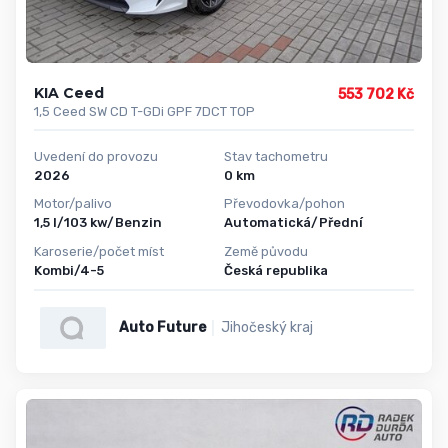
KIA Ceed
553 702 Kč
1,5 Ceed SW CD T-GDi GPF 7DCT TOP
Uvedení do provozu
Stav tachometru
2026
0 km
Motor/palivo
Převodovka/pohon
1,5 l/103 kw/Benzin
Automatická/Přední
Karoserie/počet míst
Země původu
Kombi/4-5
Česká republika
Auto Future
Jihočeský kraj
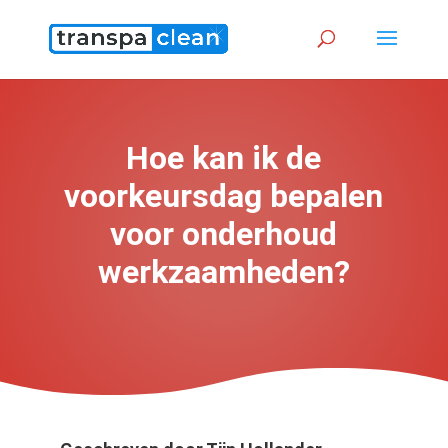
Hoe kan ik de
voorkeursdag bepalen
voor onderhoud
werkzaamheden?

────────────────────

## What is being asked
Go through the listing, and whenever a line contains the string "Ceed", copy that line.

## Your response
KIA Ceed
1,5 Ceed SW CD T-GDi GPF 7DCT TOP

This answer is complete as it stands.